**YOUR OBJECTIVE:**
In the post on self-configuring networks, why does the writer take an interest in the military requirement for self-configuring networks? Answer in one to three sentences.

**DOCUMENT EXTRACT:**

● ● ● ● ● ● ●

Self-Configuring Networks

ACM News Service: Needed -- Self-Configuring Networks.  I am still looking for decentralized discovery and configuration mechanisms, and maybe this military requirement has some equivalence for P2P distributed-object operations. DARPA is looking at mobile self-configuring ad hoc networks, and it appears to be a piggyback on top of IP.  That part makes sense for me.  Their current experimental scheme tops out at 200 nodes, which is interesting.  I wonder if there is a way to work out regions or some kind using a scalable, fractal growth approach. That then has me wonder about authentication and attestation mechanisms (so here we go around the track again ...). Joab Jackson's 2004-11-22 Government Computer News article features an interview with U.S. Army Colonel Timothy Gibson and what is going on with tactical network in the field.

● ● ● ● ● ● ●

**RAW DATA:**

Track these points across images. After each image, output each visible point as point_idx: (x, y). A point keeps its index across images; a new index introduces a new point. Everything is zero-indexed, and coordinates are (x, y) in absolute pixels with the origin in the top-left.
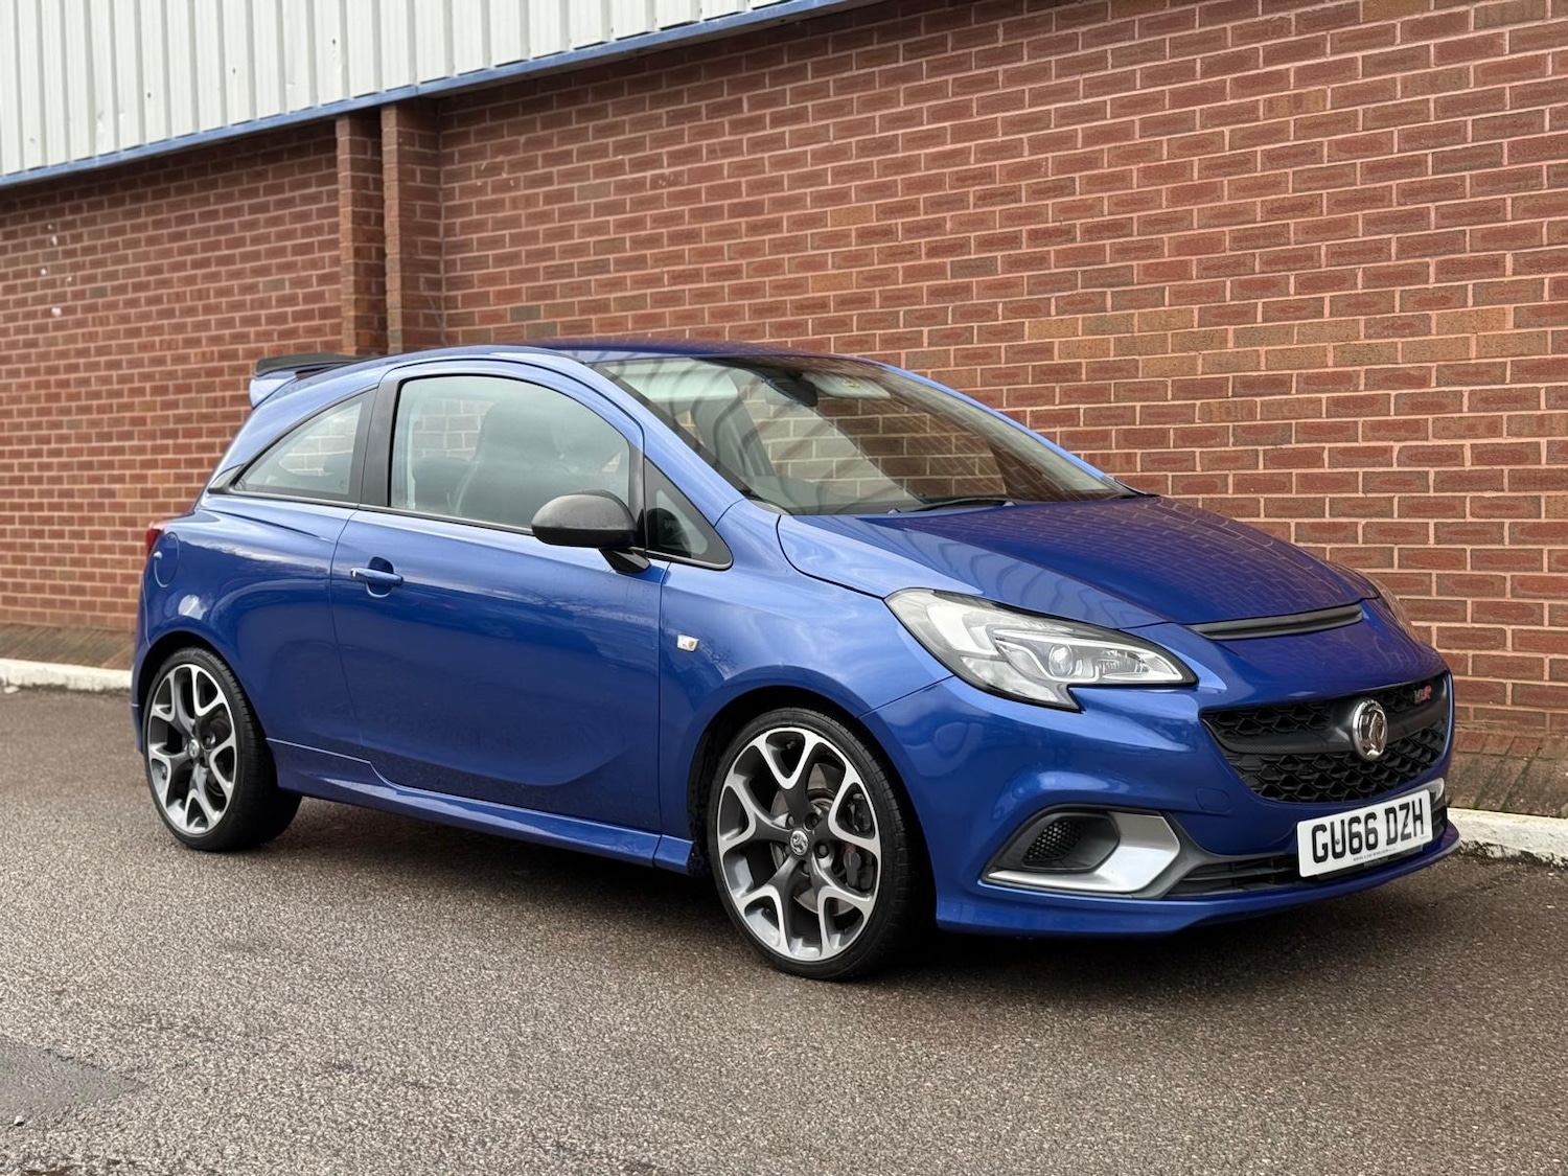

● ● ● ● ● ● ●

**WRITTEN ANSWER:**
The writer is still looking for decentralized discovery and configuration mechanisms. The military requirement may have some equivalence for peer-to-peer distributed-object operations.